The software-writing mistakes known as "bugs" can be a pain for even the simplest applications, forcing developers to go through their code line by line to find and fix errors. These bugs become far more serious when the applications are written for the world's most powerful supercomputers, as leading scientific applications can be tens of thousands of lines long and run on hundreds of thousands of processors simultaneously. In response, a collaboration between Oak Ridge National Laboratory (ORNL) and software toolmaker Allinea Software has produced a formidable weapon in the fight against application bugs.
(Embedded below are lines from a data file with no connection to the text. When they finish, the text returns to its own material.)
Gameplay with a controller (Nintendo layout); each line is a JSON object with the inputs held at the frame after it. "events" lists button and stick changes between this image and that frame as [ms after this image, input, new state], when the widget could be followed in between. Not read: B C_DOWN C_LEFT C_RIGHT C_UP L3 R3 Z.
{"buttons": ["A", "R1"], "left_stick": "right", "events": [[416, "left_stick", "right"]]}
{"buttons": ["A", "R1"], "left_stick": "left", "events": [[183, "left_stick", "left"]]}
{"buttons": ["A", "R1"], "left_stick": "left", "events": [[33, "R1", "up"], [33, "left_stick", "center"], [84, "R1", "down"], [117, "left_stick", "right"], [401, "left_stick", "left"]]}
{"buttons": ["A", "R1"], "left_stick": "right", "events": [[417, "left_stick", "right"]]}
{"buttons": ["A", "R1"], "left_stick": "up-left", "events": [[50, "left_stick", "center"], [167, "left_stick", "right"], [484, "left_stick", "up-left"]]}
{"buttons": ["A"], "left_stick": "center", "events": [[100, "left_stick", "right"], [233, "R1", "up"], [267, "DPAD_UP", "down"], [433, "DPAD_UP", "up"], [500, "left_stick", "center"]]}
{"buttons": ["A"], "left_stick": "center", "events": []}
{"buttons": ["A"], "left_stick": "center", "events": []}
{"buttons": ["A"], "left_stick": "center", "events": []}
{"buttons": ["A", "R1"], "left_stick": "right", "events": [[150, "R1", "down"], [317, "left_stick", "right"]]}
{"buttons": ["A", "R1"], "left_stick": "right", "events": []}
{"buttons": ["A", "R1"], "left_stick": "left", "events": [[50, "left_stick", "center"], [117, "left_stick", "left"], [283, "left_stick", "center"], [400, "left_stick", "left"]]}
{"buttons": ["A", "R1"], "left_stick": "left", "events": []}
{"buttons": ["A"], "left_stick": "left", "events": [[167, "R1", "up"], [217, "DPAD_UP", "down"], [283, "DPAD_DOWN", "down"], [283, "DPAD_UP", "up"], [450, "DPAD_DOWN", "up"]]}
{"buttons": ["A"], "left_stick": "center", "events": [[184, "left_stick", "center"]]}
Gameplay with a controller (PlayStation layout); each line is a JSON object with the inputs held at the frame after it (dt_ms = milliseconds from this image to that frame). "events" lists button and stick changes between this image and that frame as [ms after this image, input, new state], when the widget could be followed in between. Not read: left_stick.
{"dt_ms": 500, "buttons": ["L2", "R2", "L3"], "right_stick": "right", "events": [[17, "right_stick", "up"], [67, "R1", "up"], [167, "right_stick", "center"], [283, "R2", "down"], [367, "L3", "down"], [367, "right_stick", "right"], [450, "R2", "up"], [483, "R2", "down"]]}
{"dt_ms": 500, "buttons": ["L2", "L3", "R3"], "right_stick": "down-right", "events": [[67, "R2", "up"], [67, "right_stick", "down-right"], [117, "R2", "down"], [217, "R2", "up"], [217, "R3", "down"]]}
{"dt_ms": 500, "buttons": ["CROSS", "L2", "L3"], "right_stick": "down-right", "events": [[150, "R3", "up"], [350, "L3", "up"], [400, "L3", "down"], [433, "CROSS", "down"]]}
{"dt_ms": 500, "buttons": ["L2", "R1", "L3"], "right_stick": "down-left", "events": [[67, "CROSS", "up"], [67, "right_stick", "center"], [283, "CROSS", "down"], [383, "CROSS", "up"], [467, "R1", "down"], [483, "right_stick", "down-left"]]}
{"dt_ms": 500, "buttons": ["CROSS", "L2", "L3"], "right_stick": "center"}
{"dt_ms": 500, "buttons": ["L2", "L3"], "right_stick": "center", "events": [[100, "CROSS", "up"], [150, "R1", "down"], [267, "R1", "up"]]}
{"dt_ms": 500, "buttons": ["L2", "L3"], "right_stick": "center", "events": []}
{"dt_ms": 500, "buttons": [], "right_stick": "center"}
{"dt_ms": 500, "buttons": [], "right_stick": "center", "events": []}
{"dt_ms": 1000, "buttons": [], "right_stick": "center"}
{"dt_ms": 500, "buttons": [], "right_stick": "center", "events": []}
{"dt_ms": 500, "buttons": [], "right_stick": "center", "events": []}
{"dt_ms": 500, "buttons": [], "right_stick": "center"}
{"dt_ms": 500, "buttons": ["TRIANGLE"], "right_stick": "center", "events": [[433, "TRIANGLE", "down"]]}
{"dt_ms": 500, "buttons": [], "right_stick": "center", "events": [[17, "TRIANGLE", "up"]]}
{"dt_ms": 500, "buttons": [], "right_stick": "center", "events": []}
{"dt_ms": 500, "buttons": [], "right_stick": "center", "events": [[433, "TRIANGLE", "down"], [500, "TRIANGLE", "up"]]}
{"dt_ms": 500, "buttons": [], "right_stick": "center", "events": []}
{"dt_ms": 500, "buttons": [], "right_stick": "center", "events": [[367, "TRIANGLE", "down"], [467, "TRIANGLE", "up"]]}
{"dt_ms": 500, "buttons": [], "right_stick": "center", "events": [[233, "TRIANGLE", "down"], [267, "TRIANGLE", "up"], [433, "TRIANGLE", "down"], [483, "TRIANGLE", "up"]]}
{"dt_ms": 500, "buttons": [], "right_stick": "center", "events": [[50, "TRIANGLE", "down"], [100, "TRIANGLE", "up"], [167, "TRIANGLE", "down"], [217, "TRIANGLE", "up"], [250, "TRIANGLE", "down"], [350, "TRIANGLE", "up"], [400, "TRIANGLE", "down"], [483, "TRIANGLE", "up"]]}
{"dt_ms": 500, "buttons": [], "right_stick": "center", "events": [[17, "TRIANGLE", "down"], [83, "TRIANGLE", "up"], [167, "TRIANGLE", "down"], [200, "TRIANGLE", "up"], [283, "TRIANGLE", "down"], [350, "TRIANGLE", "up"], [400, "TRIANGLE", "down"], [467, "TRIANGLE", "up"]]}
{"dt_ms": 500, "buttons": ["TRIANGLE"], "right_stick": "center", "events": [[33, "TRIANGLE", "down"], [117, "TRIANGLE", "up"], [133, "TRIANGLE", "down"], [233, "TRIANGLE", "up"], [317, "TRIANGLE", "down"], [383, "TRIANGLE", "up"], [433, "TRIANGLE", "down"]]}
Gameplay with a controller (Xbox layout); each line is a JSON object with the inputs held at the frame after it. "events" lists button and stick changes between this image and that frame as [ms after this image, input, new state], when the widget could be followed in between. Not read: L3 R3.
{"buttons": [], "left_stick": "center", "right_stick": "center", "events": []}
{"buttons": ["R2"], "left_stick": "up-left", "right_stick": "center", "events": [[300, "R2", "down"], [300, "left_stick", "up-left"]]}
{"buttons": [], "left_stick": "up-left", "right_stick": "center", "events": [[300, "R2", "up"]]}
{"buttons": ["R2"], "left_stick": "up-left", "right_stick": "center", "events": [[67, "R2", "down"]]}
When it is released this summer, Allinea DDT will allow programmers to analyze applications running 220,000 simultaneous processes and identify problems as they arise. "This project means application developers have a chance to debug their code in a reasonable amount of time at scale," said ORNL Application Performance Tools Group leader Richard Graham. "They won't have to write special case code to debug things, and go through the process of debugging the debug code. It lets you get at information that's very time-consuming to get at otherwise." [Contact: Leo Williams, (865) 574-8891; firstname.lastname@example.org]
DATA -- Bird watching by satellite . . .
By using a data analysis tool developed at Oak Ridge National Laboratory, satellites can help researchers study birds flying through your backyard. Scientists from ORNL's Distributed Active Archive Center, or DAAC, are collaborating with Cornell University researchers through a project called DataONE (Observation Network for Earth) to enable advanced analysis of bird species distribution and migration patterns. The ORNL tool allows the Cornell investigators to pull specific data generated by NASA's MODIS satellite sensor and link it to field observations archived in Cornell's eBird database. "The combination of satellite data with the bird observations is a novelty," said Suresh Santhana Vannan, an ORNL DAAC scientist. "They're normally two separate research areas." By incorporating data extracted from MODIS such as the normalized vegetation density index, or "greenness" of the local area, researchers can conduct more complex analyses, such as modeling how variations in vegetation linked to climate change can affect bird migration. [Contact: Morgan McCorkle, (865) 574-7308; email@example.com]
HEALTH CARE -- Strength in numbers . . .
Medical advances made in laboratories and clinical settings could reach patients sooner because of a $38 million grant from the National Institutes of Health to nine institutions. The world's most powerful computers at Oak Ridge National Laboratory will play a role in the effort, as will the lab's capabilities in nanotechnology, genetics and particle science. Through a partnership with the Georgetown-Howard Universities Center for Clinical and Translational Science, ORNL's task is to offer unparalleled opportunity in high-speed, high-volume computing to develop novel translational methodologies in drug discovery and genome-environment interactions. The funds were awarded as part of the Clinical and Translational Science Awards program (www.CTSAweb.org). [Contact: Ron Walli, (865) 576-0226; firstname.lastname@example.org]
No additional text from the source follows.